CroCivic91 · Dec 3, 2004, 03:01 AM

1-cot^2theta = ?
It is kind of important what you want this expression to be equal to...
Lets assume you want it to be equal to 0...

1-cot^2theta = 0 is equal to (1-cot(theta))*(1+cot(theta)) = 0
Now, 2 numbers multiplied can produce 0 only if one (or both) of them are equal to 0.

So, first lets assume that 1-cot(theta)=0
That means that cot(theta) = 1 and that means that theta = pi/4 rad + k*pi, for any natural k

Now, lets assume that 1+cot(theta)=0
That means that cot(theta)=-1 and that means that theta = -pi/4 + k*pi, for any natural k

Kresho

Glipto · Mar 9, 2005, 06:30 PM

Hmmm... is not an ecuation.

I think...

Cos^2 theta + Sin^2 theta = 1 (Pitagoras)

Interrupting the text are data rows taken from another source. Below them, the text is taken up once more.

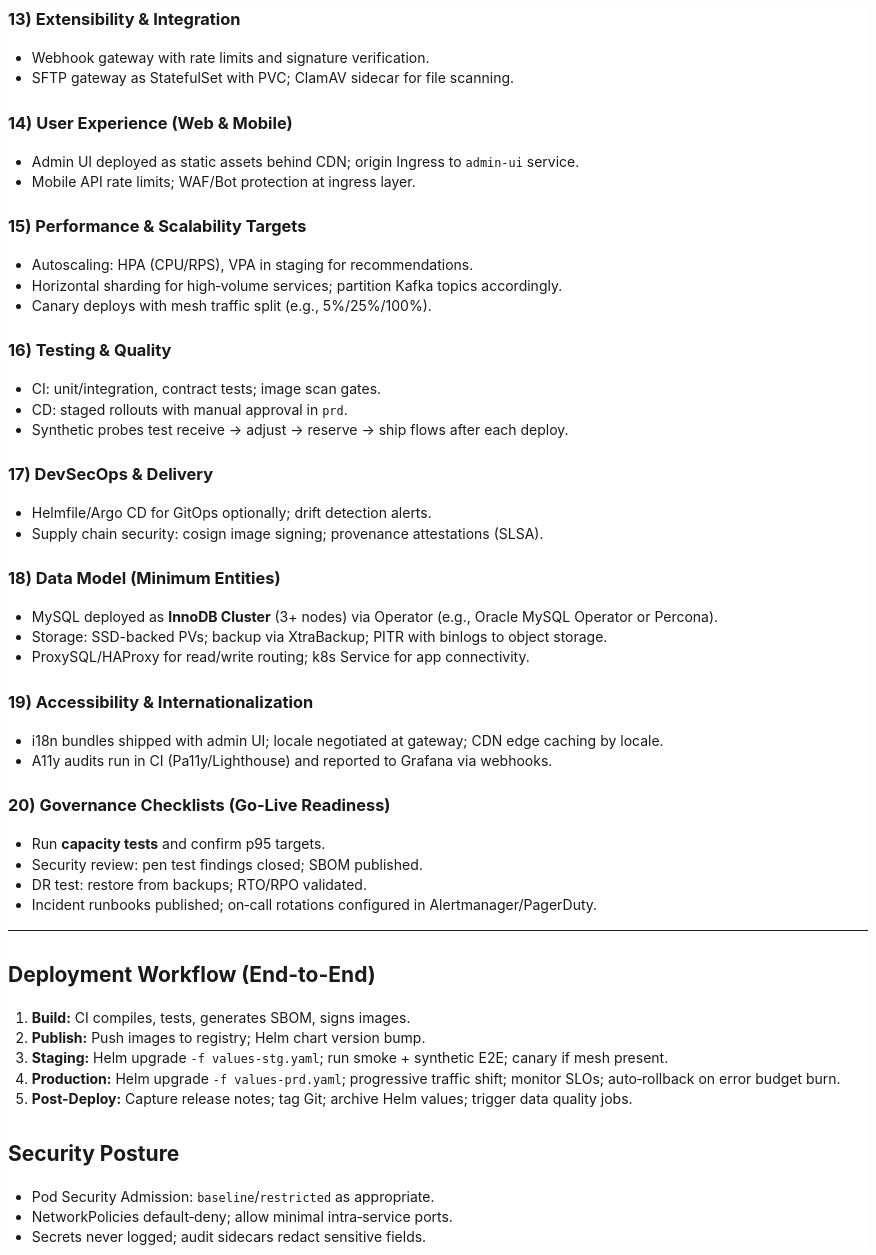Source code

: ### 13) Extensibility & Integration
- Webhook gateway with rate limits and signature verification.
- SFTP gateway as StatefulSet with PVC; ClamAV sidecar for file scanning.

### 14) User Experience (Web & Mobile)
- Admin UI deployed as static assets behind CDN; origin Ingress to `admin-ui` service.
- Mobile API rate limits; WAF/Bot protection at ingress layer.

### 15) Performance & Scalability Targets
- Autoscaling: HPA (CPU/RPS), VPA in staging for recommendations.
- Horizontal sharding for high‑volume services; partition Kafka topics accordingly.
- Canary deploys with mesh traffic split (e.g., 5%/25%/100%).

### 16) Testing & Quality
- CI: unit/integration, contract tests; image scan gates.
- CD: staged rollouts with manual approval in `prd`.
- Synthetic probes test receive → adjust → reserve → ship flows after each deploy.

### 17) DevSecOps & Delivery
- Helmfile/Argo CD for GitOps optionally; drift detection alerts.
- Supply chain security: cosign image signing; provenance attestations (SLSA).

### 18) Data Model (Minimum Entities)
- MySQL deployed as **InnoDB Cluster** (3+ nodes) via Operator (e.g., Oracle MySQL Operator or Percona).
- Storage: SSD-backed PVs; backup via XtraBackup; PITR with binlogs to object storage.
- ProxySQL/HAProxy for read/write routing; k8s Service for app connectivity.

### 19) Accessibility & Internationalization
- i18n bundles shipped with admin UI; locale negotiated at gateway; CDN edge caching by locale.
- A11y audits run in CI (Pa11y/Lighthouse) and reported to Grafana via webhooks.

### 20) Governance Checklists (Go‑Live Readiness)
- Run **capacity tests** and confirm p95 targets.
- Security review: pen test findings closed; SBOM published.
- DR test: restore from backups; RTO/RPO validated.
- Incident runbooks published; on‑call rotations configured in Alertmanager/PagerDuty.

---

## Deployment Workflow (End-to-End)
1. **Build:** CI compiles, tests, generates SBOM, signs images.
2. **Publish:** Push images to registry; Helm chart version bump.
3. **Staging:** Helm upgrade `-f values-stg.yaml`; run smoke + synthetic E2E; canary if mesh present.
4. **Production:** Helm upgrade `-f values-prd.yaml`; progressive traffic shift; monitor SLOs; auto‑rollback on error budget burn.
5. **Post-Deploy:** Capture release notes; tag Git; archive Helm values; trigger data quality jobs.

## Security Posture
- Pod Security Admission: `baseline`/`restricted` as appropriate.
- NetworkPolicies default‑deny; allow minimal intra‑service ports.
- Secrets never logged; audit sidecars redact sensitive fields.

1 - Cos^2 theta = Sin^2 theta

CroCivic91 · Mar 10, 2005, 01:15 AM

I would agree with you, but his original post said:

1-cot^2theta=?

cot != cos

reinsuranc · Mar 10, 2005, 11:10 AM

sin^2theta + cos^2theta = 1

divide both sides by sin^2theta:

(sin^2theta)/(sin^2theta) + (cos^2theta)/(sin^2theta) = 1/sin^2theta

1 + cot^2theta = csc^2theta

Glipto · Mar 10, 2005, 09:56 PM

OOPS!! I NEED GLASSES!!

I agree with Reinsuranc, if the sign is positive the identity is beautiful.

MathMaven53 · Mar 23, 2005, 01:16 PM

1- cot^2 t = 1 - cos^2 t/sin^2 t

= (sin^2 t - cos^2 t)/sin^2 t

= - cos 2t/sin^2 t

Note that cos^2 t - sin^2 t = cos 2t

2sin^2 t = 1 - cos 2t

1- cot^2 t = - cos 2t/sin^2 t

= (-2 cos 2t)/(2sin^2 t

= (-2 cos 2t)/(1 - cos 2t)

sammay_mon · Jan 19, 2006, 01:57 PM

Hay I'm new to this
Do I ask a "?" and someone'll help me?